Legionnaires' disease found in 2 residents at suburban senior home

Sun-Times Media Wire
Tuesday, January 28, 2020
This undated file image made available by the Centers for Disease Control and Prevention shows a large grouping of Legionella pneumophila bacteria (Legionnaires' disease).

PLAINFIELD, Ill. -- Public health officials are investigating two cases of Legionnaires' disease possibly contracted at a senior home in southwest suburban Plainfield.

Officials with the Will County Health Department say they haven't found an outside source for the two cases of the disease found at Lakewood Nursing Home & Rehab, 14716 S. Eastern Ave., the health department said in a statement released Monday.

County and state health officials are working with the senior home to look of other potential cases, and to review water management plans to reduce exposure to aerosolized water, the health department said.

RELATED: Legionnaires' cases could be linked to CDH, health officials say

The Illinois Department of Public Health and the DuPage County Health Department are investigating three cases of Legionnaires' disease in former patients of Central DuPage.

In a statement, the nursing home said it has implemented its "Water Management Program and Environmental Risk Protocol."

"We have taken these extreme measures as a safety precaution until this possible threat is ruled out for us," the statement says. "Our goal in deploying our Water Management Program and Environmental Risk Assessment Protocol is to ensure our residents, staff and visitors are safe and we will take every precaution we can until this risk is eliminated."
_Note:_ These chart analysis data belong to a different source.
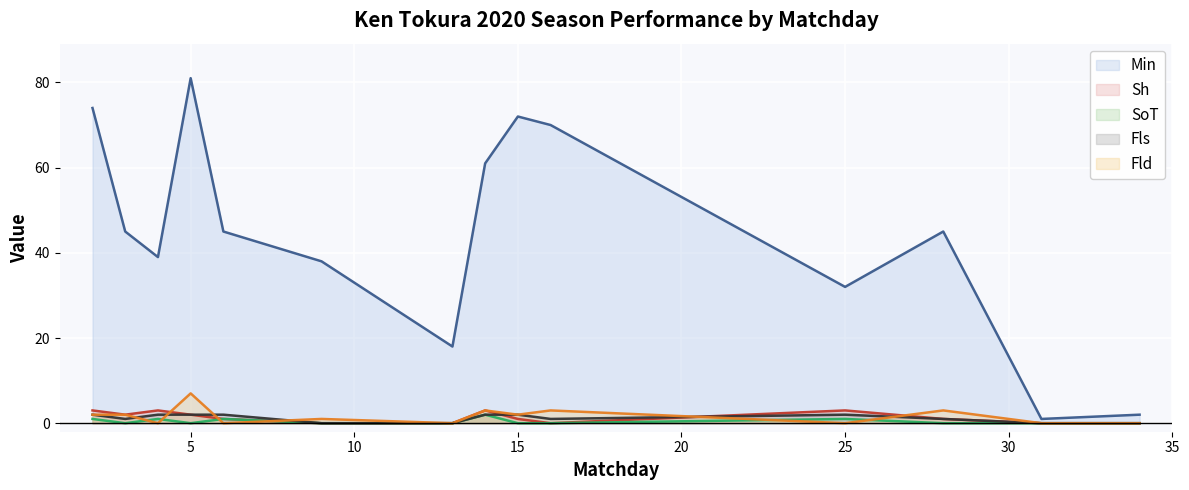

True or false: Min and Fld cross at least once.

False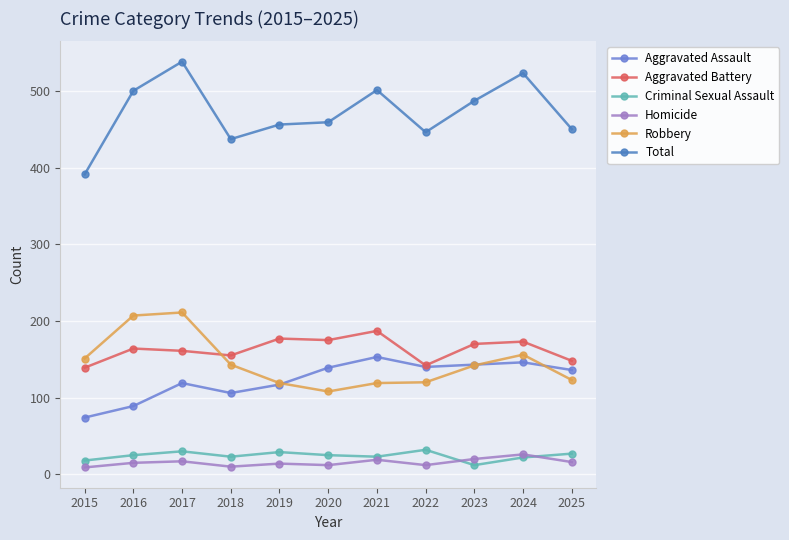

What is the difference between the second highest and second lowest values in the Total series?

86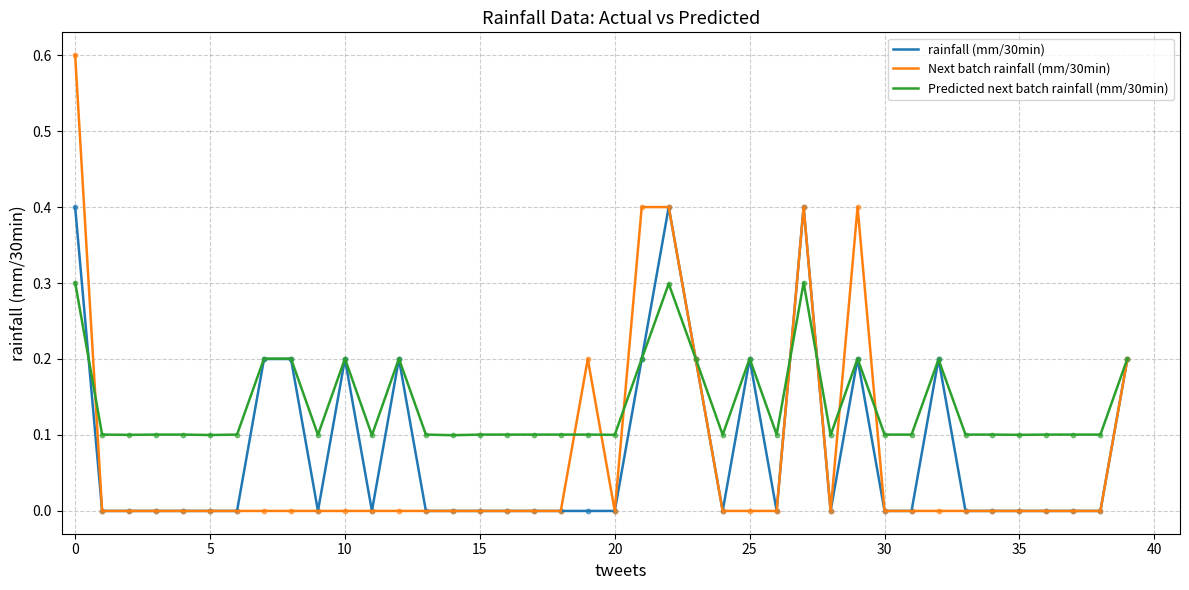

What is the maximum value shown in the chart?

0.6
Legionnaires' can't be spread from person-to-person, but can be deadly.

Most recently, two fatal cases of Legionnaires' at a Carol Stream retirement community were reported by health officials last week.

Other fatal cases of Legionnaires' include 13 people who died after contracting the disease since 2015 at the Illinois Veterans home in Quincy.

RELATED: 2 cases of Legionnaires' possibly linked to University of Chicago Hospital

Legionella bacteria are transmitted through water droplets and can cause serious lung infections. The bacteria mixes with the air in showers or fountains. Most healthy people are not infected after being exposed to the bacteria.

The disease was discovered in 1976 during an outbreak at a Philadelphia convention of the American Legion.